Une nouvelle espèce de crevette a été identifiée dans les eaux douces de Roumanie, suscitant à la fois l’étonnement et l’inquiétude des spécialistes. Il s’agit de la crevette orientale d’eau douce (Macrobrachium nipponense), une espèce originaire d’Asie qui s’est progressivement implantée en Europe de l’Est. Désormais présente dans le Danube roumain, cette crevette est considérée comme un mets raffiné en Asie. Cependant, les biologistes avertissent qu’elle pourrait perturber les écosystèmes locaux. Aurel Năstase, biologiste à l’Institut national de recherche et de développement du delta du Danube, retrace son parcours jusqu’en Roumanie.
« En Roumanie, cette espèce a été signalée pour la première fois en novembre 2020, après une première observation par des chercheurs ukrainiens sur le bras de Chilia. Depuis 2021, les scientifiques roumains ont également confirmé sa présence dans le delta du Danube. Son origine semble remonter au Dniestr, après une introduction initiale en Asie du Sud-Est. Dans les années 1960, elle a été introduite en Russie pour l’aquaculture, avant d’être transférée dans le delta de la Volga. Dans les années 2000, elle a atteint l’Ukraine, à la frontière avec la Moldavie, puis s’est répandue jusqu’à la mer Noire. Bien qu’elle soit une espèce d’eau douce, elle tolère aussi les eaux légèrement saumâtres, ce qui lui a permis de survivre et de coloniser le bras de Chilia. À l’origine, ces crevettes ont été importées en Russie pour nourrir les crabes chinois, mais leur valeur commerciale a rapidement été reconnue, menant à leur élevage en pisciculture. Aujourd’hui, elles sont largement cultivées dans le monde entier, notamment en Asie, mais aussi en Amérique. En Europe, elles se sont installées en Russie, en Biélorussie, en Ukraine, en Moldavie et, désormais, en Roumanie, où elles se sont propagées accidentellement jusqu’à Galati et au-delà. »

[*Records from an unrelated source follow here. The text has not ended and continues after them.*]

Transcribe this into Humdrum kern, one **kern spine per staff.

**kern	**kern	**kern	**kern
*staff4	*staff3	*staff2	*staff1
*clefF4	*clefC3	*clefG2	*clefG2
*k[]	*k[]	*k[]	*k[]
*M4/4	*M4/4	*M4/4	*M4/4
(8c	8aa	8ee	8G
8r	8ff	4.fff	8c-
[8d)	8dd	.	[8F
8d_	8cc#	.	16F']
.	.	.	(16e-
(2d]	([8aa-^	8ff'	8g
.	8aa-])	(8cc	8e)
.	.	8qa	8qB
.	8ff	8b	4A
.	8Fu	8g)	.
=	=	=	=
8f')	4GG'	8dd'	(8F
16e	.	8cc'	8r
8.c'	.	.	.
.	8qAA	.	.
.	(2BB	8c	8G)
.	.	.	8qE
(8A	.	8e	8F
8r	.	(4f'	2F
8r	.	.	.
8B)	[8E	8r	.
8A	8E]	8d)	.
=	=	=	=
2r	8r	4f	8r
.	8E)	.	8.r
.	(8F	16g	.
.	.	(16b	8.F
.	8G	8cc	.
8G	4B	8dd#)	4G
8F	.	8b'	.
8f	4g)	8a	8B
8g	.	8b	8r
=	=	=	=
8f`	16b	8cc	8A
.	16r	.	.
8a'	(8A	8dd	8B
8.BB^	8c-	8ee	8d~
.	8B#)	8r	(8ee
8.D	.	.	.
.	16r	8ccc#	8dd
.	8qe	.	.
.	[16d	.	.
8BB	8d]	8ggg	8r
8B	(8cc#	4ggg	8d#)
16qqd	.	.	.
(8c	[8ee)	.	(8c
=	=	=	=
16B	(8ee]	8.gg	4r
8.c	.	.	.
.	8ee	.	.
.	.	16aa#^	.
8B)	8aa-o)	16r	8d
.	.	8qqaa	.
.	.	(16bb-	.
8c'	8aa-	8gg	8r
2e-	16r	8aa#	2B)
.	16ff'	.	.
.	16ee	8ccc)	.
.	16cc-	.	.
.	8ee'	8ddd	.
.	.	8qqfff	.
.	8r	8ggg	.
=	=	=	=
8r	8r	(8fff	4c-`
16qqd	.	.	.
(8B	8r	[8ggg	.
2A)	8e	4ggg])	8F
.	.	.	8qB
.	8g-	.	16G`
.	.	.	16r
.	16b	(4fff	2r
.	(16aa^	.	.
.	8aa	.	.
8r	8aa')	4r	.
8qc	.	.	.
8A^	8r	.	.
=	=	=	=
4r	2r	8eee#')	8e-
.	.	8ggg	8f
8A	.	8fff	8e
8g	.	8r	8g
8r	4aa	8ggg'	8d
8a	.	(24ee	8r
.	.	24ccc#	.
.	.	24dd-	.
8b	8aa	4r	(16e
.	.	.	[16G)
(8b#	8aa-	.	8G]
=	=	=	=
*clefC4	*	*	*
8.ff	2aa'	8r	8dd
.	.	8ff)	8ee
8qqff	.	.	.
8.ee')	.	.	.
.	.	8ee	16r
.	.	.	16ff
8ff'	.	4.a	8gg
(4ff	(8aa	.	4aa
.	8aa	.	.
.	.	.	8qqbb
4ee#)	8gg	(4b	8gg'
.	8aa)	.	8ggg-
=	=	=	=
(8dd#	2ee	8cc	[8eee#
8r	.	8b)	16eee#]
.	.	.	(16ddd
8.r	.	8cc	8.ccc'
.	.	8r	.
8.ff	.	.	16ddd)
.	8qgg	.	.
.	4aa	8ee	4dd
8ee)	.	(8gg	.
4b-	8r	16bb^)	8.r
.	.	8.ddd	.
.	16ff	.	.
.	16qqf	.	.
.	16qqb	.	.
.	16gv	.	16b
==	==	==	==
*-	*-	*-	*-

Une menace pour l’équilibre écologique
Bien plus qu’une simple curiosité exotique, la crevette orientale d’eau douce est une espèce invasive qui prolifère rapidement et risque d’altérer les écosystèmes qu’elle colonise.
« Aujourd’hui, cette crevette est devenue l’une des espèces les plus présentes dans le delta du Danube. Elle semble être vectrice de maladies, affectant notamment notre écrevisse indigène. Carnivore opportuniste, elle se nourrit de larves d’insectes, de crustacés et de divers éléments présents dans son habitat aquatique, y compris des algues filamenteuses et de la végétation macrophyte. Nos recherches ont montré que de nombreux prédateurs locaux – poisson-chat, brochet, doré jaune – s’en nourrissent, bien qu’elle soit rapide et difficile à attraper. Nous avons également trouvé des restes de ces crevettes dans l’estomac de brochets capturant du poisson-chat. Les oiseaux ichtyophages et certains mammifères en font aussi leur repas. Cependant, son potentiel invasif reste préoccupant : une femelle peut produire six à huit générations de jeunes, faisant d’elle une véritable machine à pondre. Sa résistance aux températures froides et sa capacité à survivre en eau saumâtre renforcent encore son expansion. Il est donc probable que cette espèce continue de proliférer dans le delta du Danube. »
Une invasion à déguster ?
Si la présence de cette crevette constitue une menace pour la biodiversité locale, elle pourrait aussi représenter une opportunité culinaire. Plus faciles à nettoyer que les écrevisses, ces crevettes pourraient faire l’objet d’une pêche durable pour limiter leur expansion.
La solution à cette invasion pourrait donc être savoureuse : les cuisiner avec de l’ail et en apprécier le goût tout en contribuant à la préservation des écosystèmes locaux.